As I’ve mentioned in previous posts on this site, I’m very particular about my chocolate chip cookies. There aren’t many that I like. I’ve posted a couple of other recipes - one that is a soft chewy cookie which I’m not a big fan, and another that uses browned butter, which I love. The browned butter in that recipe is delicious but it’s an added step that complicates the mixing of the cookie dough. I want a chocolate chip cookie recipe that’s straightforward and easy to make that yields a cookie that is perfectly crisp on the outside and chewy in the center with a rich, chocolaty, nutty and caramelized flavor. The recipe below meets all of my criteria. The important step that takes a little planning and that you shouldn’t skip is the long hydration time for the cookie dough. This allows the ingredients in the dough to fully soak up the liquid. So store your dough in the refrigerator for at least 24 hours and up to 72 hours if you want to make a more evenly browned, rich, and caramelized cookie.

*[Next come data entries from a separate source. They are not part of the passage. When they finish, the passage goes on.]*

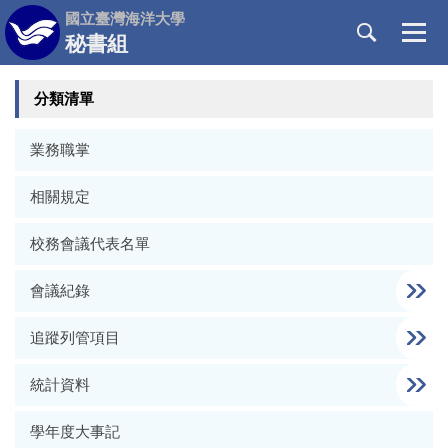
跳
國立臺灣海洋大學
到
秘書組
主
要
分類清單
內
容
區
業務職掌
相關規定
校務會議代表名單
會議紀錄
追蹤列管項目
統計資料
學年度大事記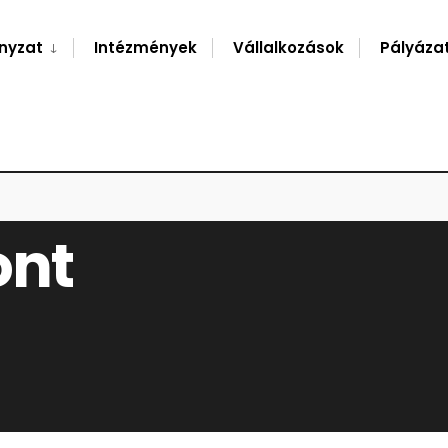
nyzat
Intézmények
Vállalkozások
Pályáza
ont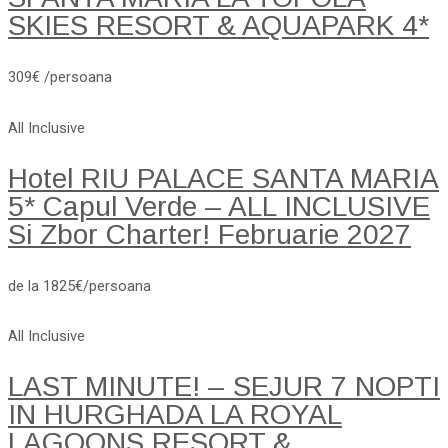
SKIES RESORT & AQUAPARK 4*
309€ /persoana
All Inclusive
Hotel RIU PALACE SANTA MARIA
5* Capul Verde – ALL INCLUSIVE
Si Zbor Charter! Februarie 2027
de la 1825€/persoana
All Inclusive
LAST MINUTE! – SEJUR 7 NOPTI
IN HURGHADA LA ROYAL
LAGOONS RESORT &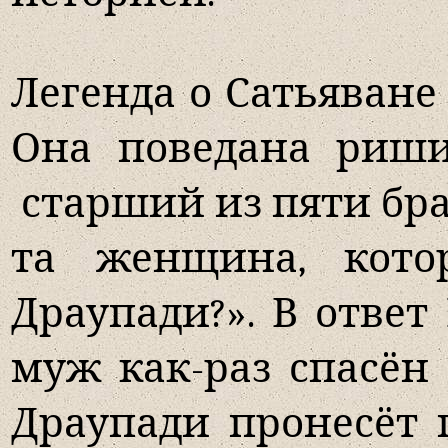
Легенда о Сатьяване 
Она поведана риши
старший из пяти бра
та женщина, кото
Драупади?». В ответ
муж как-раз спасён 
Драупади пронесёт п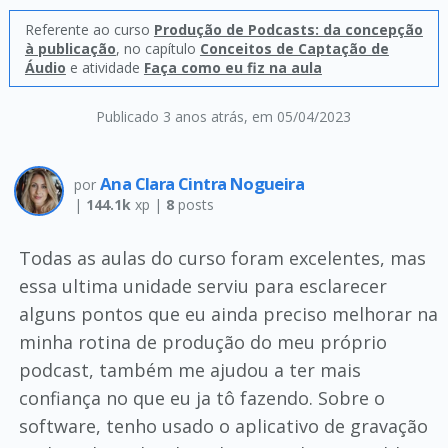
Referente ao curso
Produção de Podcasts: da concepção
à publicação
, no capítulo
Conceitos de Captação de
Áudio
e atividade
Faça como eu fiz na aula
Publicado 3 anos atrás
, em 05/04/2023
Ana Clara Cintra Nogueira
por
|
144.1k
xp |
8
posts
Todas as aulas do curso foram excelentes, mas
essa ultima unidade serviu para esclarecer
alguns pontos que eu ainda preciso melhorar na
minha rotina de produção do meu próprio
podcast, também me ajudou a ter mais
confiança no que eu ja tô fazendo. Sobre o
software, tenho usado o aplicativo de gravação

Adapted from David Leite’s Chocolate Chip Cookies, published July 2008 in the New York Times
Makes about 4 dozen small cookies
- 8-1/2 ounces cake flour
- 8-1/2 ounces bread flour
- 1-1/4 teaspoons baking soda
- 1-1/2 teaspoons baking powder
- 1-1/2 teaspoons coarse salt
- 2-1/2 sticks (1-1/4 cups) unsalted butter
- 10 ounces light brown sugar
- 8 ounces granulated sugar
- 2 large eggs
- 2 teaspoons natural vanilla extract
- 1-1/4 pounds bittersweet chocolate disks or chips, at least 60 percent cacao content
- Maldon sea salt
Step 1: Weigh flour and then sift flour, baking soda, baking powder and salt into a bowl. Set aside.
Step 2: Using a mixer fitted with paddle attachment, cream butter and sugars together until very light, about 5 minutes.

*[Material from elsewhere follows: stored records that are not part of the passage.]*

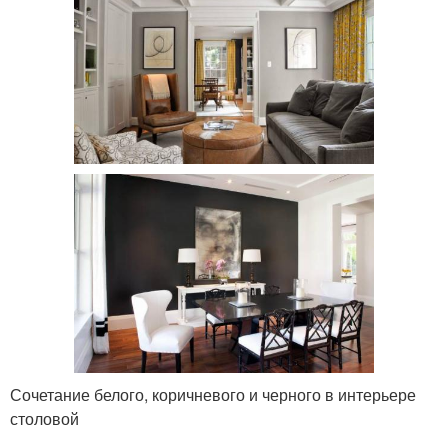
Сочетание белого, коричневого и черного в интерьере
столовой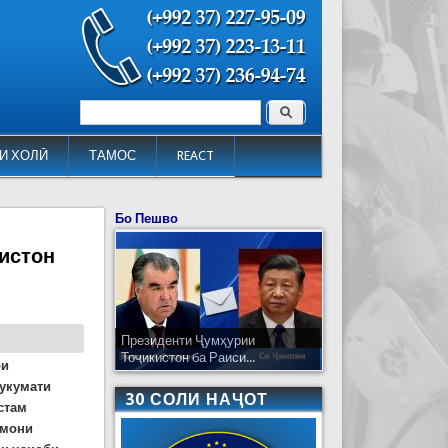
Поиск
Форма поиска
И ХОЛӢ
ТАМОС
REACT
Бо Пешво
истон
Президенти Ҷумҳурии
Тоҷикистон ба Раиси...
ои
Ҳукумати
30 СОЛИ НАҶОТ
стам
змони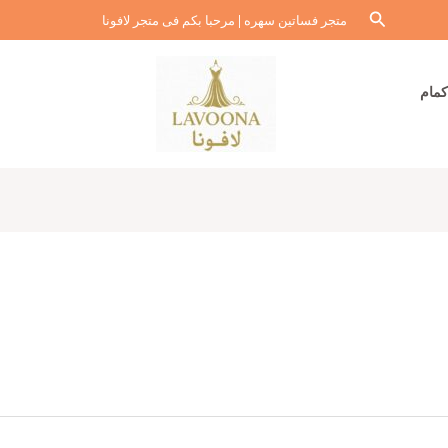
البحث
متجر فساتين سهره | مرحبا بكم فى متجر لافونا
كمام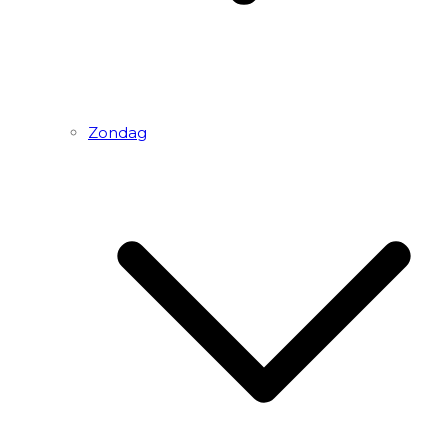
Zondag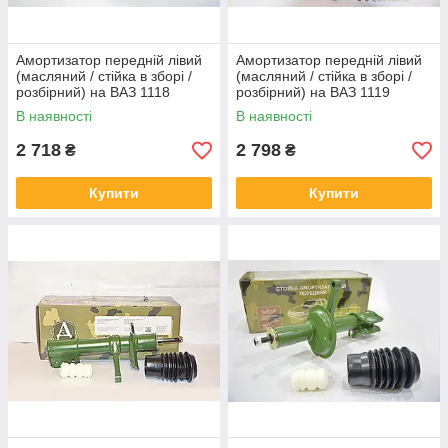
Амортизатор передній лівий
Амортизатор передній лівий
(масляний / стійка в зборі /
(масляний / стійка в зборі /
розбірний) на ВАЗ 1118
розбірний) на ВАЗ 1119
В наявності
В наявності
2 718
2 798
₴
₴
Купити
Купити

Step 3: Add eggs, one at a time, mixing well after each addition. Add the vanilla and mix well.
Step 4: Reduce speed to low, add dry ingredients and mix until just combined, 5 to 10 seconds. Drop chocolate pieces in and incorporate them without breaking them. Press plastic wrap against dough and refrigerate for 24 to 36 hours. Dough may be used in batches, and can be refrigerated for up to 72 hours.

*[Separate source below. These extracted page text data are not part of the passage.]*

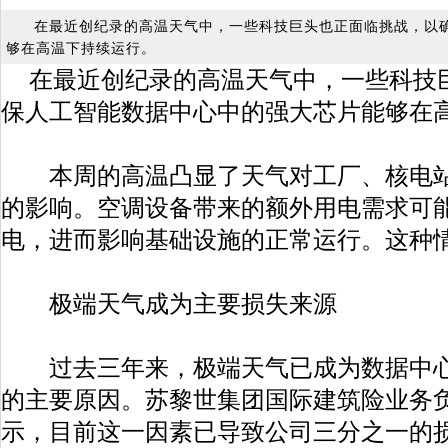
在最近创纪录的高温天气中，一些科技巨头也正面临挑战，以
够在高温下持续运行。
在最近创纪录的高温天气中，一些科技
保人工智能数据中心中的强大芯片能够在
本周的高温凸显了天气对工厂、核电站
的影响。空调设备带来的额外用电需求可
电，进而影响基础设施的正常运行。这种
极端天气成为主要损失来源
过去三年来，极端天气已成为数据中心
的主要原因。苏黎世集团国际建筑险业务负责人Pa
示，目前这一因素已导致公司三分之一的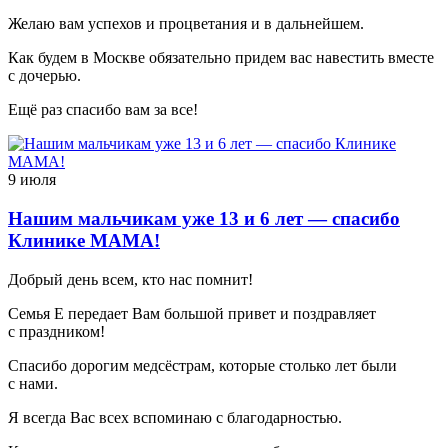
Желаю вам успехов и процветания и в дальнейшем.
Как будем в Москве обязательно придем вас навестить вместе
с дочерью.
Ещё раз спасибо вам за все!
9 июля
Нашим мальчикам уже 13 и 6 лет — спасибо
Клинике МАМА!
Добрый день всем, кто нас помнит!
Семья Е передает Вам большой привет и поздравляет
с праздником!
Спасибо дорогим медсёстрам, которые столько лет были
с нами.
Я всегда Вас всех вспоминаю с благодарностью.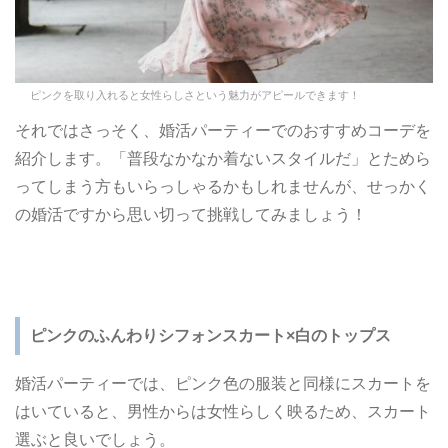
ピンクを取り入れると女性らしさという魅力がアピールできます！
それではさっそく、婚活パーティーでのおすすめコーデを
紹介します。「普段なかなか着ないスタイルだ」とためら
ってしまう方もいらっしゃるかもしれませんが、せっかく
の婚活ですから思い切って挑戦してみましょう！
ピンクのふんわりシフォンスカート
×白のトップス
婚活パーティーでは、ピンク色の服装と同様にスカートを
はいていると、男性からは女性らしく映るため、スカート
選ぶと良いでしょう。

Step 5: When ready to bake, preheat oven to 350 degrees. Line a baking sheet with parchment paper or a nonstick baking mat. Set aside.
Step 6: Scoop 1 tablespoon mounds of dough onto baking sheet, Sprinkle lightly with sea salt and bake until golden brown but still soft, about 10 minutes.
Step 7: Transfer sheet to a wire rack for 10 minutes, then slip cookies onto another rack to cool a bit more.